Source texts of formatted documents
# # # # # # #
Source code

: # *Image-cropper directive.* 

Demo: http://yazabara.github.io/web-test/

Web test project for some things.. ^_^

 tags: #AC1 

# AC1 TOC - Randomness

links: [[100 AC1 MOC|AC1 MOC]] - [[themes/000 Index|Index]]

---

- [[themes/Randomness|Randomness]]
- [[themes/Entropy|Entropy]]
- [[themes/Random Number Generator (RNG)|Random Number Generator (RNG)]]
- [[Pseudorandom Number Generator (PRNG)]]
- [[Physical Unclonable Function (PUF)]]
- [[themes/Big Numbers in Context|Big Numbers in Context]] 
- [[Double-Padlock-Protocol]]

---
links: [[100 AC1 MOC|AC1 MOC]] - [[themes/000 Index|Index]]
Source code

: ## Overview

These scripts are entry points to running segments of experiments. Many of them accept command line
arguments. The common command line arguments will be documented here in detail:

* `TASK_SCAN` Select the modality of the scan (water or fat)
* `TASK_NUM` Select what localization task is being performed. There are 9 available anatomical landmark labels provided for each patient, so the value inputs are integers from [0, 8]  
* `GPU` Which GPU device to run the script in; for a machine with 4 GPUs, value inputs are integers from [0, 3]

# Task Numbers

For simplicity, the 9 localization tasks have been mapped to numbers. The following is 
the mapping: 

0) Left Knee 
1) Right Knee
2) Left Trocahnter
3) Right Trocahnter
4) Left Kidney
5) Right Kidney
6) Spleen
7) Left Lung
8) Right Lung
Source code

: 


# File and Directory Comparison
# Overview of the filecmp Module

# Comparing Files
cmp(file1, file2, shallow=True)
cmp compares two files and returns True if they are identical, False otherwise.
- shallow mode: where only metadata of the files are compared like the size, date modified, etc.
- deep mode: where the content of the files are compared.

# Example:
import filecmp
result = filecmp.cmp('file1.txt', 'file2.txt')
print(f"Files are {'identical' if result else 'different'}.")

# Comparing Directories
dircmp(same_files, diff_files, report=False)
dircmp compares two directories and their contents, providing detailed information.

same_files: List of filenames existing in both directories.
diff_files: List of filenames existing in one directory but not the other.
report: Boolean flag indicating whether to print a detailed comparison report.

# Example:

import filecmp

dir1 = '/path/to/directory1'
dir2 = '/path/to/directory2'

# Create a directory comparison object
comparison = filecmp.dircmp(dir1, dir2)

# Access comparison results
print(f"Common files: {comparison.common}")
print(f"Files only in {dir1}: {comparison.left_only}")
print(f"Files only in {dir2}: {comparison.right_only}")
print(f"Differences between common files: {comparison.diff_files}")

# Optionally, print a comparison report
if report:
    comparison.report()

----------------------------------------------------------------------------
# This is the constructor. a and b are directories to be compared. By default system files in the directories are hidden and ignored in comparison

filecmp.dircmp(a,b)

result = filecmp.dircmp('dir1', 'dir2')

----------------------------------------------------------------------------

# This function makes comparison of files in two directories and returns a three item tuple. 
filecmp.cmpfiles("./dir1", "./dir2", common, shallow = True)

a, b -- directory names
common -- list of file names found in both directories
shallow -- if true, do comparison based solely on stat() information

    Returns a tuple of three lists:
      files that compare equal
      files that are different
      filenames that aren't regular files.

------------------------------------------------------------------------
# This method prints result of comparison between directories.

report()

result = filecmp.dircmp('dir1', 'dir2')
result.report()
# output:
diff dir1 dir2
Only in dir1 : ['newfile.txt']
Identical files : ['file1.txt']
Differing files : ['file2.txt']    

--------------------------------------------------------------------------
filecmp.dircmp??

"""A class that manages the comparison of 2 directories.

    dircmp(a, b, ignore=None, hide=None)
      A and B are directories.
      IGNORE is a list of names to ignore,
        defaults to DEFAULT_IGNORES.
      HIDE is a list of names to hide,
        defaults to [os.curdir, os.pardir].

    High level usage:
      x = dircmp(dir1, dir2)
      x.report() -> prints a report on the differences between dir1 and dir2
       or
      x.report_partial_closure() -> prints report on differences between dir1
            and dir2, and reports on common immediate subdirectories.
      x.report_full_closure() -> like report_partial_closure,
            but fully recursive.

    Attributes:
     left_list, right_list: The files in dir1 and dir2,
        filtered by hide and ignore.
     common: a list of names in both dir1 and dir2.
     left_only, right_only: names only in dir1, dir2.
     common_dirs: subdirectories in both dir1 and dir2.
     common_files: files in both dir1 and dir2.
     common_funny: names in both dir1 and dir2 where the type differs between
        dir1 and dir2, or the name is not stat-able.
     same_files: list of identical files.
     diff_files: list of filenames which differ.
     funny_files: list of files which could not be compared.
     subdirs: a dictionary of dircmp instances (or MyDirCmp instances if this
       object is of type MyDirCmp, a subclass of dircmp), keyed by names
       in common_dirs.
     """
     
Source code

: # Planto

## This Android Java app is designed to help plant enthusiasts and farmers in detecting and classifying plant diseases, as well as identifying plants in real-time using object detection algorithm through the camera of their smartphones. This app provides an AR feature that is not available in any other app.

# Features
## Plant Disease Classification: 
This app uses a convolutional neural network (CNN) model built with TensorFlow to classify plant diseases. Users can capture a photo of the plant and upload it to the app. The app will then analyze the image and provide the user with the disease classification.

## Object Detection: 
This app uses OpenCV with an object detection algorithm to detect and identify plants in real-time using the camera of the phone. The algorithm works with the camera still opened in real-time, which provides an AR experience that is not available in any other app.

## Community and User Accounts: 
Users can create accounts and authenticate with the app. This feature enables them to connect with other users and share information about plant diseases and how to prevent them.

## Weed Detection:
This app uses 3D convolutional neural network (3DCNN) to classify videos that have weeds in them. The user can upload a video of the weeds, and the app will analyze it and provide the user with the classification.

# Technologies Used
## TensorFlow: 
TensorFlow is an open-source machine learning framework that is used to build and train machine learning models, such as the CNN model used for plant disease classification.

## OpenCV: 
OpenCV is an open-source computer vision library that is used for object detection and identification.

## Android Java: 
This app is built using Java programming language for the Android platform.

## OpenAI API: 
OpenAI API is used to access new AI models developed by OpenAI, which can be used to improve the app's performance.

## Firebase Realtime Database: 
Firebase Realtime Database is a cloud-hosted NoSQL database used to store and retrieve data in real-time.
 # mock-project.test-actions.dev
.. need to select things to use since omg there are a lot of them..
# # # # # # #
- WORK INSTRUCTIONS
Look over the records. Copy the lines that include the word "where".

- FINISHED TASK
- shallow mode: where only metadata of the files are compared like the size, date modified, etc.
- deep mode: where the content of the files are compared.
     common_funny: names in both dir1 and dir2 where the type differs between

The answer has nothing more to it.